The result is more and more relics have entered the market at a time when not necessarily more buyers are entering the hobby. For now, supply is out-distancing demand. A real world example of this is the $45 I paid for a M1910 T-handle shovel back in 1997. At the time, I thought that was a high price. Recently discovered piles of unissued WWII shovels in Hungary, however, means that my $45 shovel probably isn’t worth that much today, 15 years later… regardless of “How much I have in it.” The supply of shovels drives how saleable my shovel is today, not how much I paid for it.

The fact is, hardly a month goes by when I don’t hear a story about some “cache” of relics or military vehicle parts that were recently discovered. Many of us remember the great discovery of US WWII tanker helmets back in the 1990s. That drove the prices down only to see them slowly recover now 20 years later and only after that initial pile of hundreds of helmets were sold.

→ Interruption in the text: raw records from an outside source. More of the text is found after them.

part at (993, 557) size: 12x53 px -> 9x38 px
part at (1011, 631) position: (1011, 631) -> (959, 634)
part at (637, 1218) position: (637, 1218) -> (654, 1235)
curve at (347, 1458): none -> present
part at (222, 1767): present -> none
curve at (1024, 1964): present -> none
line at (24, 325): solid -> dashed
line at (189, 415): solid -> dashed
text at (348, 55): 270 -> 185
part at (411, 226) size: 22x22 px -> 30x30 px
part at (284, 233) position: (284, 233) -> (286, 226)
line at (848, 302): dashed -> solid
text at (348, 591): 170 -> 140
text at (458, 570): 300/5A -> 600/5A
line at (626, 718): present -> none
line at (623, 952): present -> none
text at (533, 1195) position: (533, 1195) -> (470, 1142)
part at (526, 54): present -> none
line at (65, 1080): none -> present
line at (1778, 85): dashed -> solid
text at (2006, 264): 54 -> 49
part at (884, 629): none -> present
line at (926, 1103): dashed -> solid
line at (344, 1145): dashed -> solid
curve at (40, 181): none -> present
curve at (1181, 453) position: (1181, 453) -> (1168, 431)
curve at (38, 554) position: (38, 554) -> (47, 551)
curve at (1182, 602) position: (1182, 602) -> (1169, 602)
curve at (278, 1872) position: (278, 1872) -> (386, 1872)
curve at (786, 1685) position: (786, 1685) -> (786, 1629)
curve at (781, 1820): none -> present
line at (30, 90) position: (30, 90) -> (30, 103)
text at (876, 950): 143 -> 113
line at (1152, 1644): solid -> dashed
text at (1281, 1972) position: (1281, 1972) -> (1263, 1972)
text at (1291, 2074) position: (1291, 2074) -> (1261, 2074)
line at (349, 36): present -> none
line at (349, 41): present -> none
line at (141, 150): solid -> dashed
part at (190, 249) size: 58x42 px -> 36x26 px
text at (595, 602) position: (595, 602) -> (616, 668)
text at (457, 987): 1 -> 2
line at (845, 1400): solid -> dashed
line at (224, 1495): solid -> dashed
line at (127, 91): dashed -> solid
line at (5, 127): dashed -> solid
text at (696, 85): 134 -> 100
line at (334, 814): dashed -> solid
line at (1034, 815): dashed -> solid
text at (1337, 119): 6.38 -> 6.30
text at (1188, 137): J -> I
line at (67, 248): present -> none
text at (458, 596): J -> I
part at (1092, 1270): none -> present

The same happened with WWII Diamond T wreckers. In the 1970s and 1980s, they were nearly as rare as hen’s teeth. That is, until France and Spain sold all of their WWII wreckers to a collector who imported them to the United States. Today, with the supply greatly increased, the retail value of restored Diamond Ts has sunk to levels far below 1990s prices.

 

Supply isn’t the sole factor

The stagnancy of the military relic and vehicle markets, however, is not true across the board. Remember, this story all began with that parking lot of mediocre muscle cars. While common examples have lost their value, truly great examples are commanding record prices at auctions. The same is true for military relics and vehicles.

High quality, desirable items continue to command record prices. Medal groups, weapons, uniforms and personal items belonging to notable figures such as general officers, paratroopers or Special Forces continue to increase in value while the prices of common uniforms, accouterments and gear remain the same or even drop.

Similarly, prototype Jeeps, artillery pieces, tracked or wheeled armor and amphibious vehicles continue to increase in actual “sold for” prices. At the same time, though, M35s, CCKWs, WC-52s  and M37s (all of which were produced—and preserved—in the thousands) have remained stagnant or even dropped from the late 1990s price levels. Buyers continue to pay increasing prices for high quality, desirable, stand-out items.

Whether you are just entering our hobby, been at for many years or even considering how much longer you will be a gatherer, consider assembling a collection that focuses on quality rather than quantity. You may find the rewards—both intellectual and financial—will be better served.

 

Collect the Quality, Preserve the History.